Nel dibattito in Commissione è emersa la volontà di approfondire ulteriormente le caratteristiche dei diversi movimenti antimafia e di indicare modalità innovative di contrasto alla mafia di oggi, che ha assunto forme molto diverse da quelle tradizionali e per questo è molto più difficile da individuare e combattere.

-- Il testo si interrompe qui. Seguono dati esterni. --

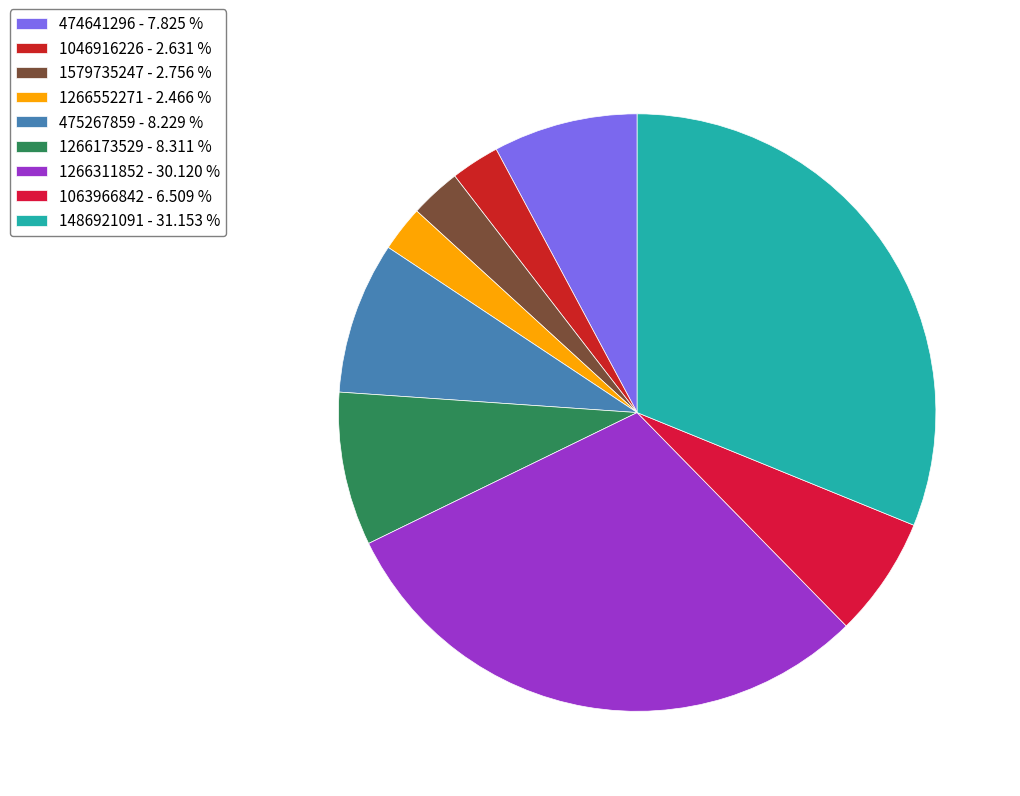

Is it true that 1266552271 is 2% of the pie?

True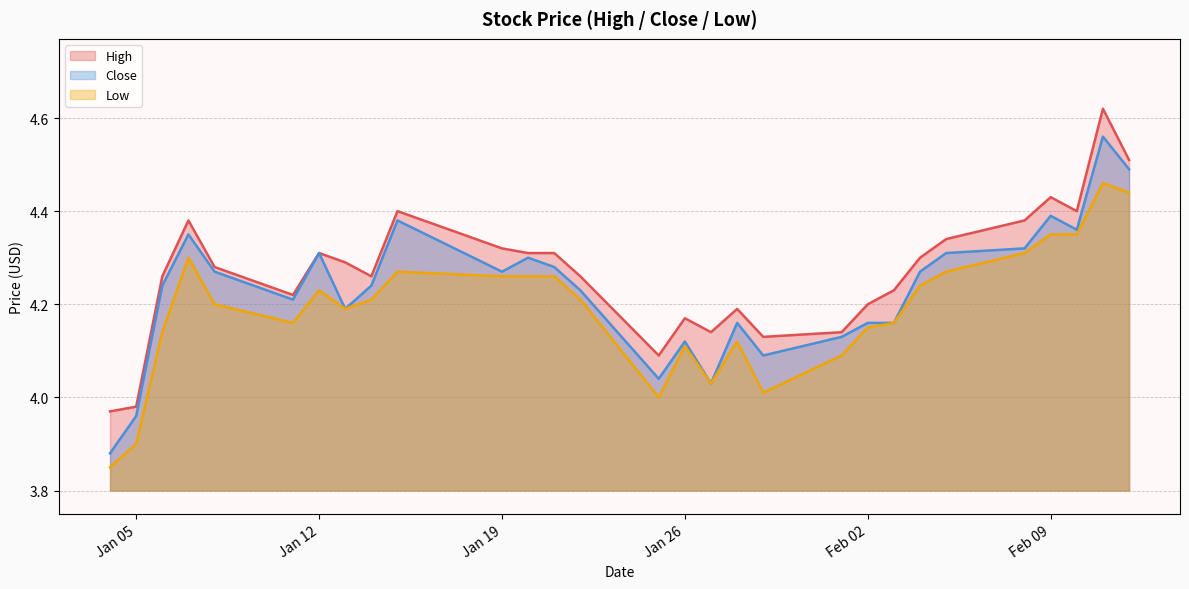

True or false: Low has a value of 1.4 at Jan 05.

False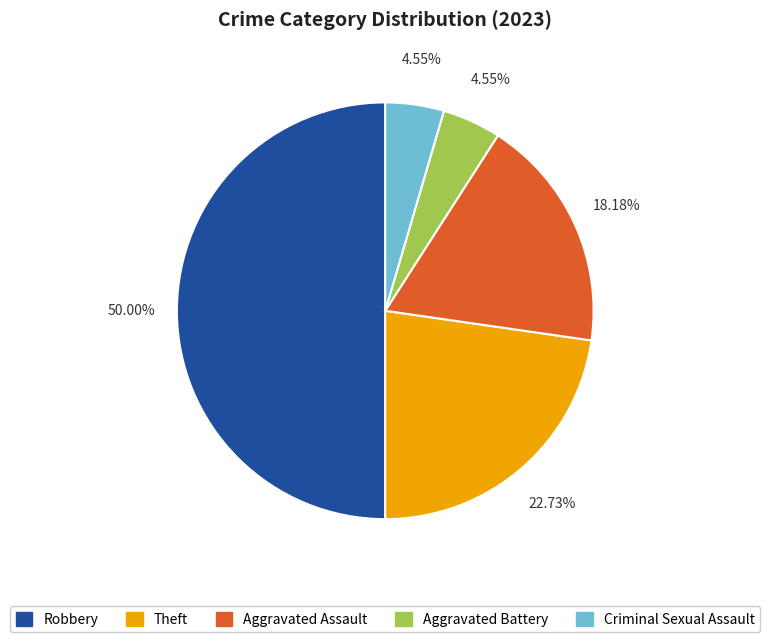

Is it true that Criminal Sexual Assault is 5% of the pie?

True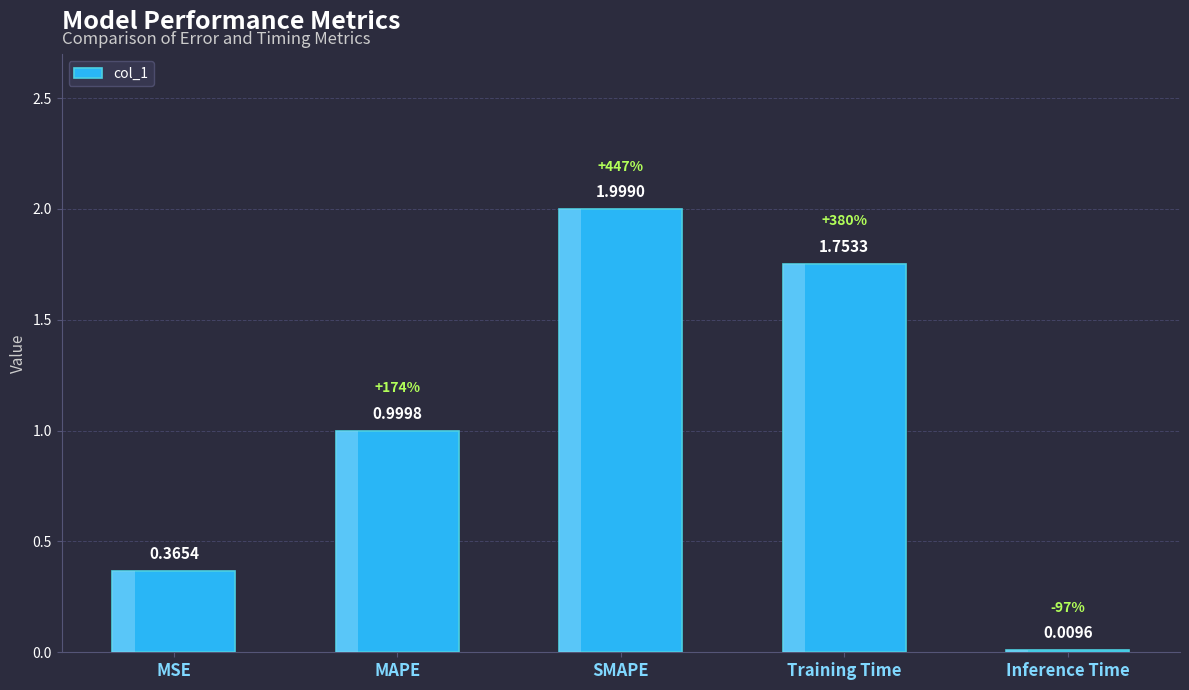

True or false: the data shows 2.7 at SMAPE.

False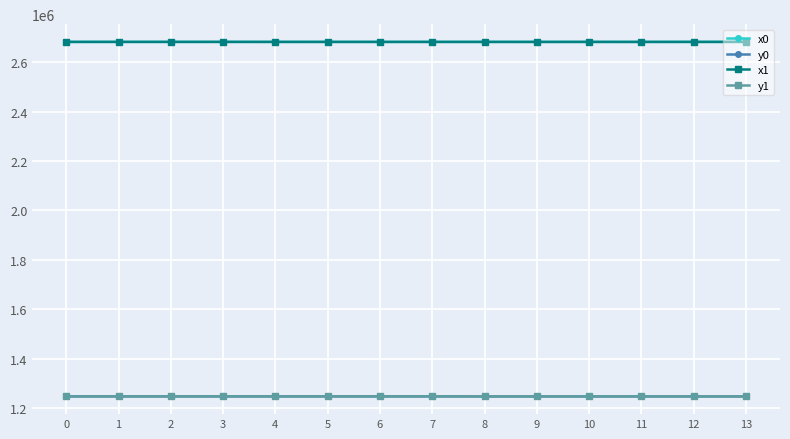

What is the value of the x1 point at the 9th from the left?

2682272.9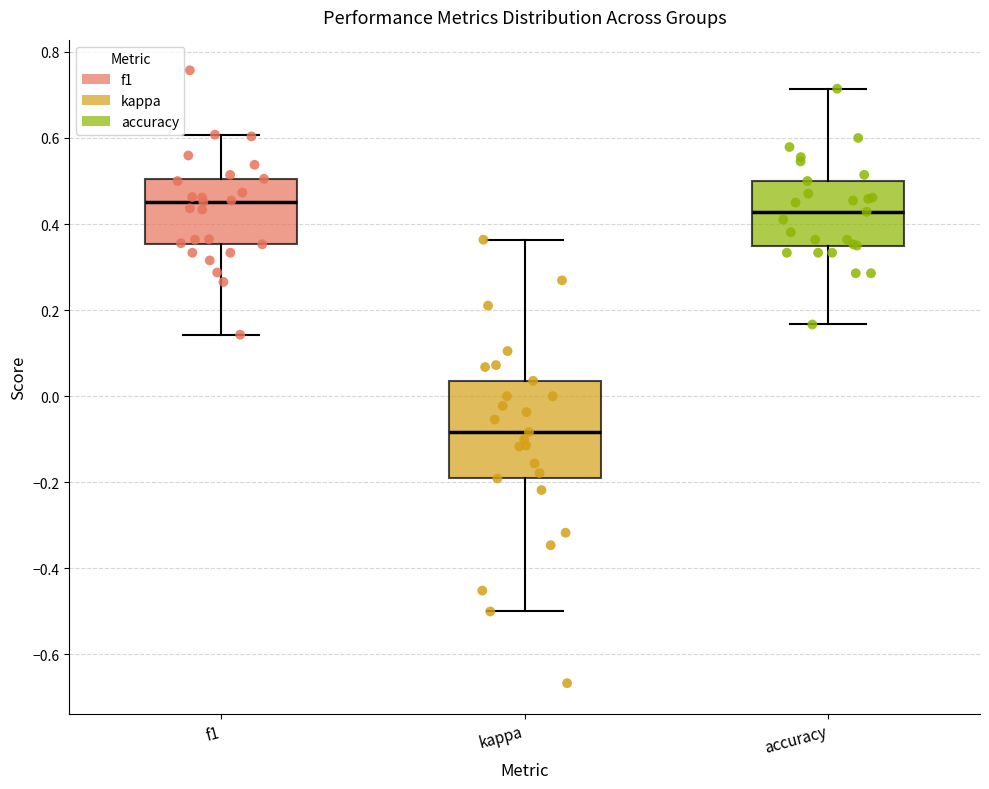

Which box has the highest median line?

f1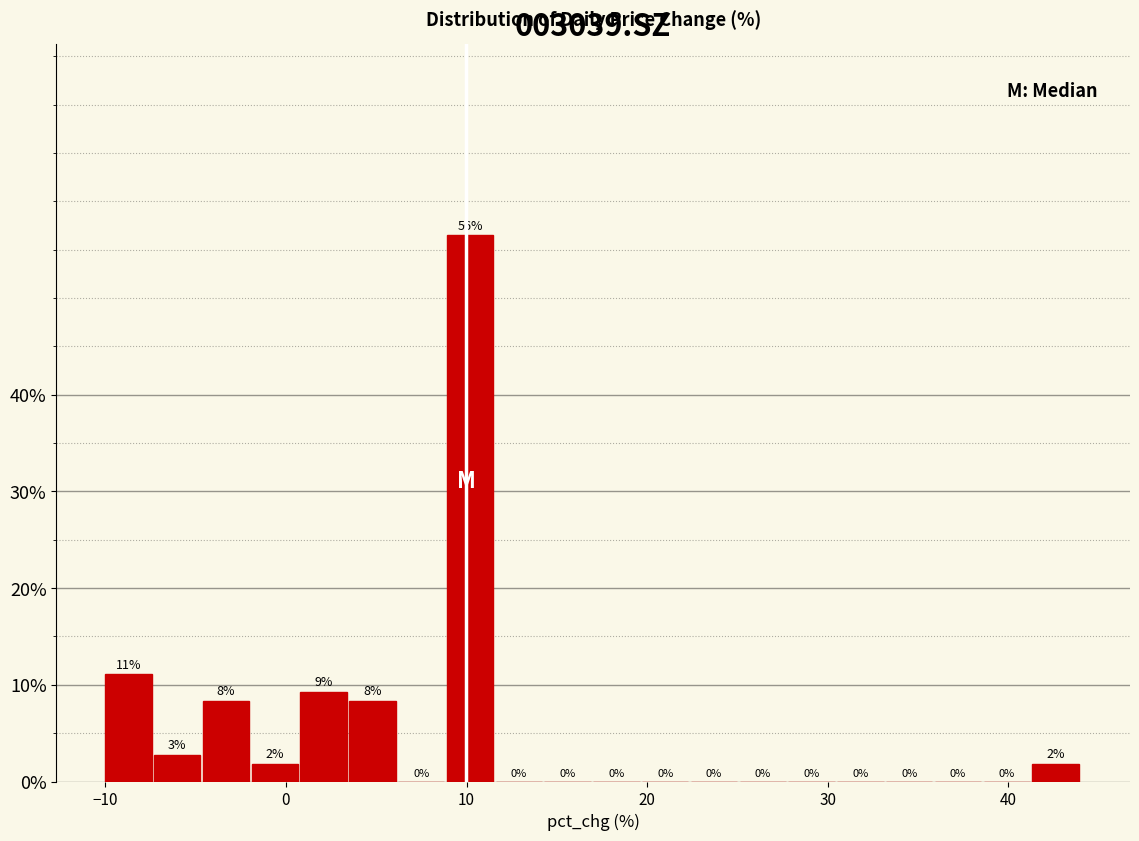

Around what value on the x-axis is the tallest bar? Give the approximate position of its centre, as read against the axis.

10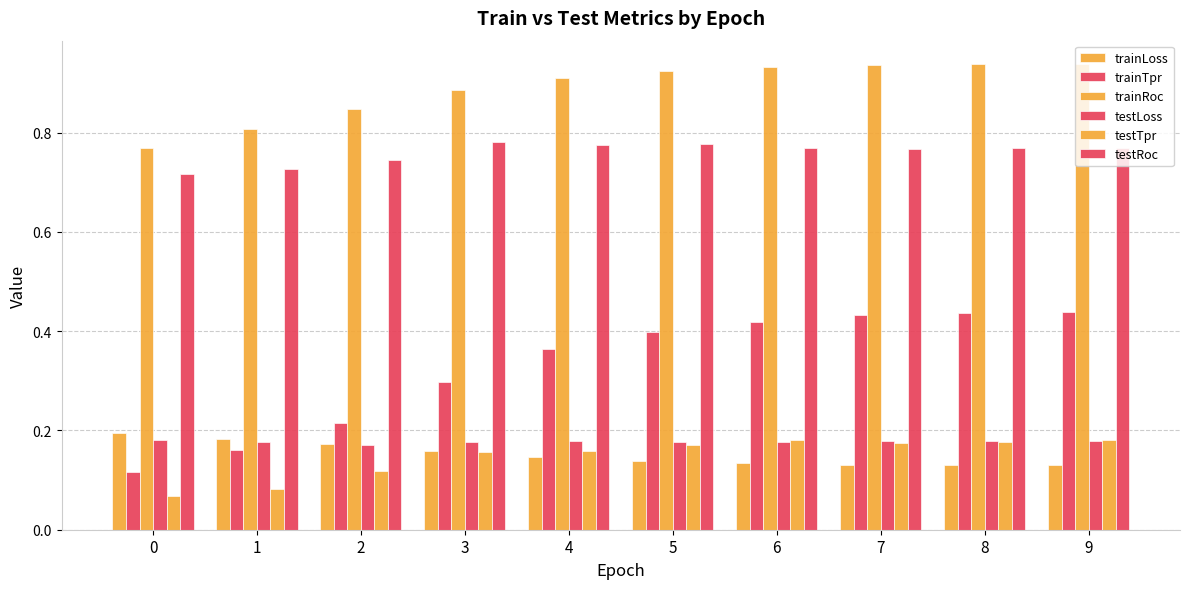

Which series has the largest total across all categories?

trainRoc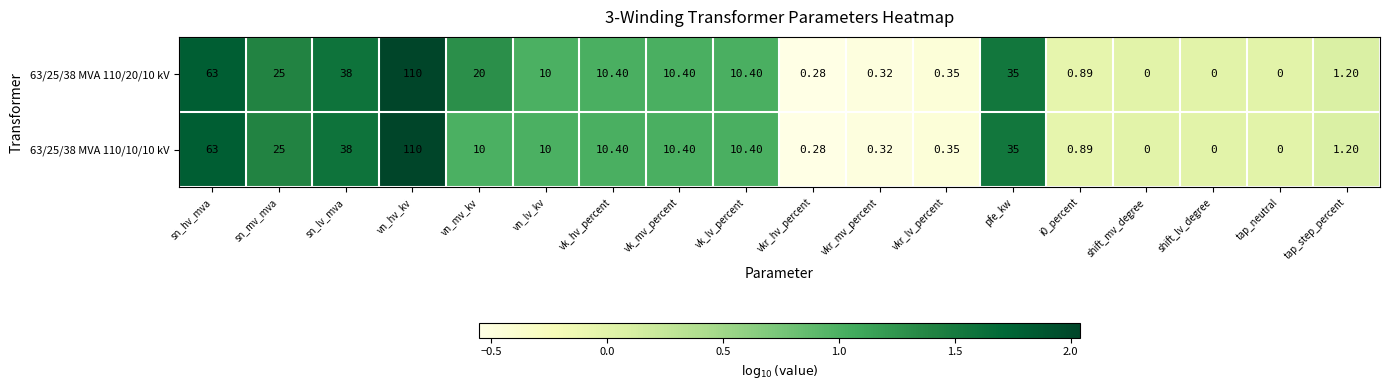

At how many categories does at least one series exceed 1?

11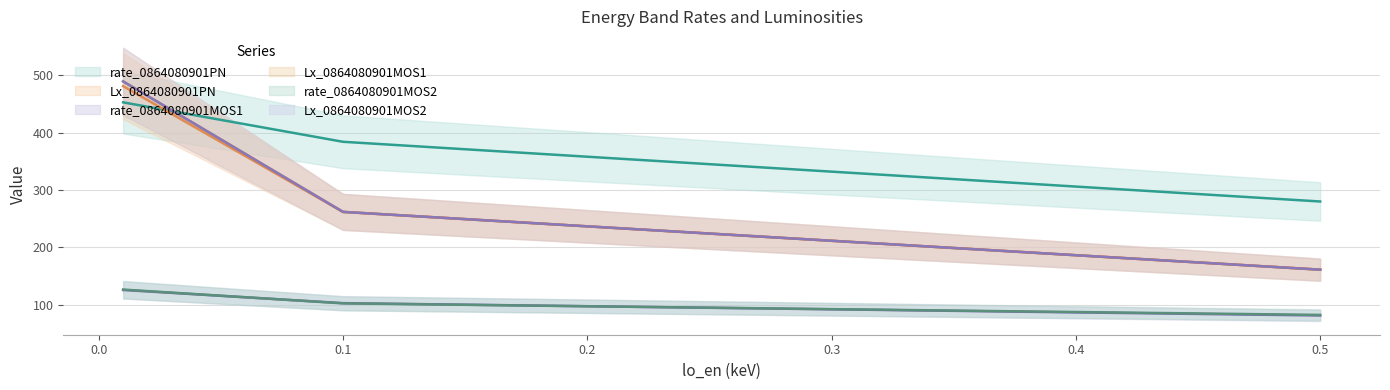

List the series in order of their peak value, lowest first.

rate_0864080901MOS1, rate_0864080901MOS2, rate_0864080901PN, Lx_0864080901PN, Lx_0864080901MOS1, Lx_0864080901MOS2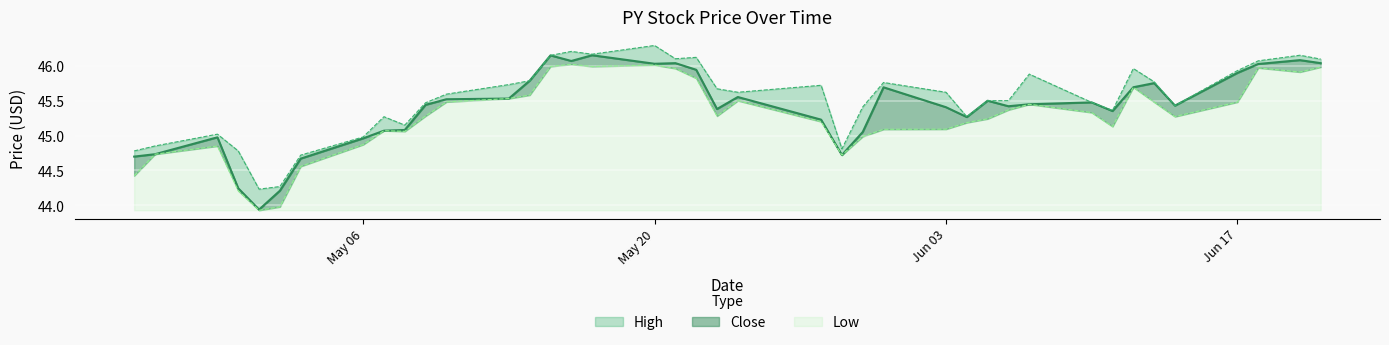

Which series has the largest total across all categories?

High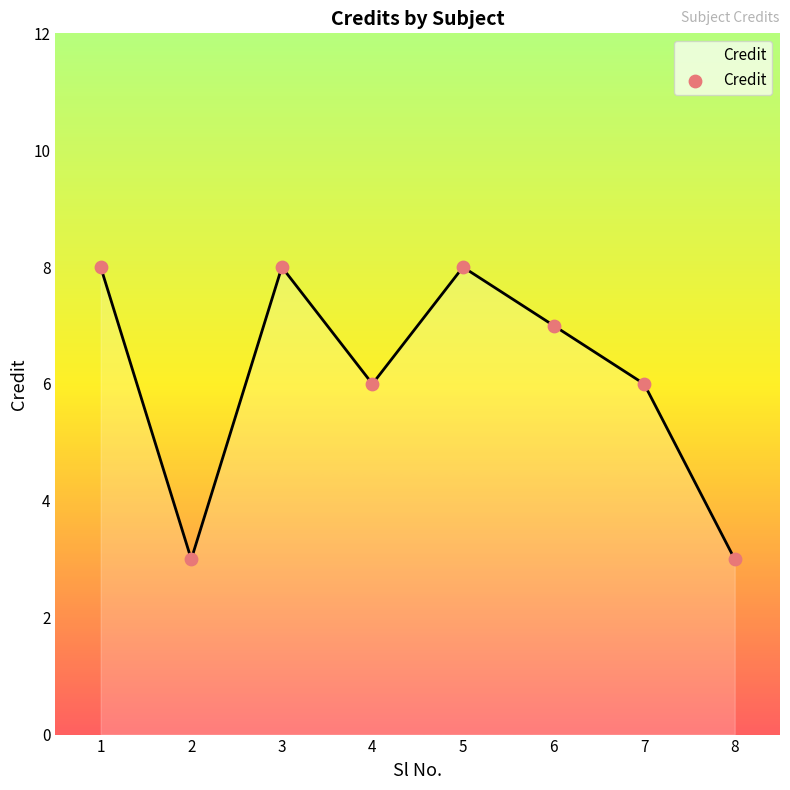

What is the change in value from 4 to 5?

+2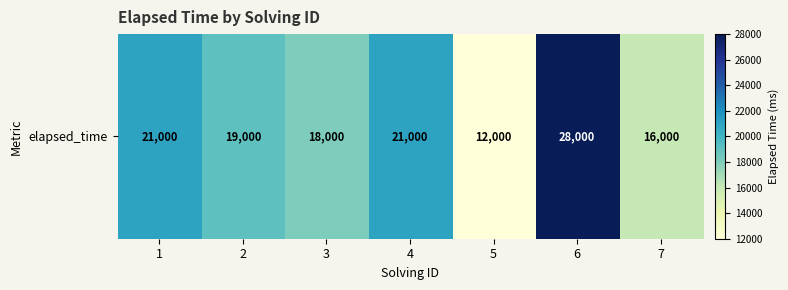

At which label does the data first exceed 19000?

1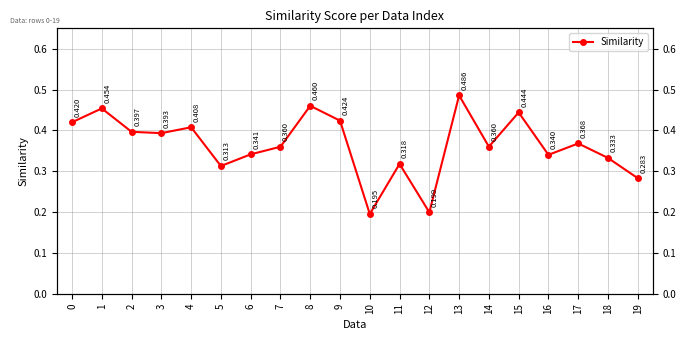

Read the value at 4.

0.4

La lotta contro la mafia in Sicilia. Il 2 agosto 2016 ed il 4 ottobre 2016 si sono svolte le audizioni del presidente Rosario Crocetta, dedicate soprattutto all’approfondimento della situazione della mafia in Sicilia e del ruolo attuale del movimento civile dell’antimafia: a tale riguardo è stato posto l’accento sul rapporto della Giunta con la Confindustria siciliana, nelle sue diverse articolazioni, anche alla luce delle inchieste giudiziarie che hanno coinvolto i suoi vertici: con il rischio di trasformare la lotta alla mafia in uno strumento per garantire l’occupazione del potere economico e politico da parte dei gruppi affaristici e criminali.
L’audizione è stata l’occasione per illustrare l’azione scolta dalla Giunta Crocetta per contrastare la forte presenza della mafia in Sicilia nei diversi settori, favorita anche dall’apparato burocratico, a partire dalla difesa dei parchi naturali – ad es. a Pantelleria e Cefalù, recentemente colpiti da incendi dolosi – dalla speculazione edilizia e dall’appropriazione indebita da parte dei gruppi mafiosi dei terreni destinati ai pascoli (proprio con riferimento al parco di Nebrodi è stato svelato un sistema truffaldino di gestione dei fondi europei ed un esteso fenomeno di macellazione clandestina; ed il protocollo di legalità sottoscritto dalla regione è proprio volto a contrastare i forti interessi mafiosi al riguardo). E’ stata avviata da parte della Giunta una verifica a tappeto del possesso della certificazione antimafia da parte delle imprese coinvolte e delle concessioni demaniali. La Giunta ha provveduto al licenziamento di numerosi addetti al corpo forestale, responsabili di incendi e addirittura di protezione di boss mafiosi, e di ex Pip del Progetto emergenza Palermo, accusati di collusione con la mafia.
Il serrato dibattito in Commissione si è sviluppato con particolare riferimento all’efficacia delle politiche adottate per fronteggiare la gestione dei rifiuti ed il comparto sanitario (anche con riferimento alle forti polemiche derivanti dalle dimissioni dei due assessori) e l’emergenza idrica (si sono registrati anche per tali impianti numerosi incendi dolosi), alla luce della presenza di forti interessi mafiosi in quei settori e di numerosi casi di mala gestione.